These data suggest an urgent need for the prevention and treatmen

These data suggest an urgent need for the prevention and treatment of cirrhosis and HCC in HIV-infected persons. The Ioannou study4 identified five potentially modifiable risk factors for cirrhosis and/or HCC:HCV infection, hepatitis B virus (HBV) infection, diabetes, alcohol abuse, and low CD4+ cell count. 1 In this series, prevalence https://www.selleckchem.com/products/INCB18424.html of HCV infection decreased from 35% in 1996 to 25% in 20094; however, because HCV infection takes an average of 30-40 years to cause cirrhosis

or HCC, this decline might not result in a reduction of cirrhosis and HCC before 2026. Sustained virologic response (SVR) to anti-HCV treatment was associated, respectively, with a 39% and a 61% decrease in the probability to develop cirrhosis or decompensated cirrhosis. However, only 18% of HIV/HCV-coinfected patients received treatment and only 17% of them showed SVR.4 Preliminary AZD2014 purchase data from phase II pilot studies5, 6 have shown that the addition of boceprevir and telaprevir to pegylated interferon (IFN) and ribavirin results in increases of 50% in the rate of SVR in HIV-coinfected persons with HCV genotype 1. Nevertheless, given the low rate of treated patients, even a greater increase in efficacy of current treatment cannot significantly change these

outcomes. Barriers to treatment could probably be reduced by the availability of a pangenotipic all-oral, IFN-free, highly effective treatment. The results of pivotal proof-of-concept studies actually give a solid basis for this therapeutic perspective.7 In addition, testing for HCV is almost universal in persons living with HIV, thus a “test and treat” strategy could probably be developed in future years. The tools available to reduce the effect of HBV infection are already in our hands: vaccination and antivirals with dual anti-HIV and anti-HBV activity.
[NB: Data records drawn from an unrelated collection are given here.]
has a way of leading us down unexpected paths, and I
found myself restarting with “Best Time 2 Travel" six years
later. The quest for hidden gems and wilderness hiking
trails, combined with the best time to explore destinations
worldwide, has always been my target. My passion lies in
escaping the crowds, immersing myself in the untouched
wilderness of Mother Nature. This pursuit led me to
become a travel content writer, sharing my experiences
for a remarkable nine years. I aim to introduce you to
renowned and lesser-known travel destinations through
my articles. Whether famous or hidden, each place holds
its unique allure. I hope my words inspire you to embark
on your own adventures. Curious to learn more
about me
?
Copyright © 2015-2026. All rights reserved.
It has demonstrated that in HIV-infected persons, HBV prevalence remained stable in the last 10 years,8 and the rate of new HBV infection is still 1.2 per 100 person-years.9 So, implementation of anti-HBV

vaccination in HIV-infected persons is still largely incomplete and should be pursued BCKDHA by all HIV-treating physicians. The low effect of HBV coinfection alone on cirrhosis in this study probably reflects the favorable effect of dual anti-HBV and anti-HIV therapy with lamivudine10 and/or tenofovir11 on the progression of chronic hepatitis B (CHB). However, several data recently showed the association between tenofovir exposure and bone or renal problems in HIV-infected persons.12 Withdrawal of anti-HBV therapy has been associated with a rapid progression of HBV in HIV-infected persons,13 so cost effectiveness of tenofovir withdrawal should be carefully evaluated in patients with CHB.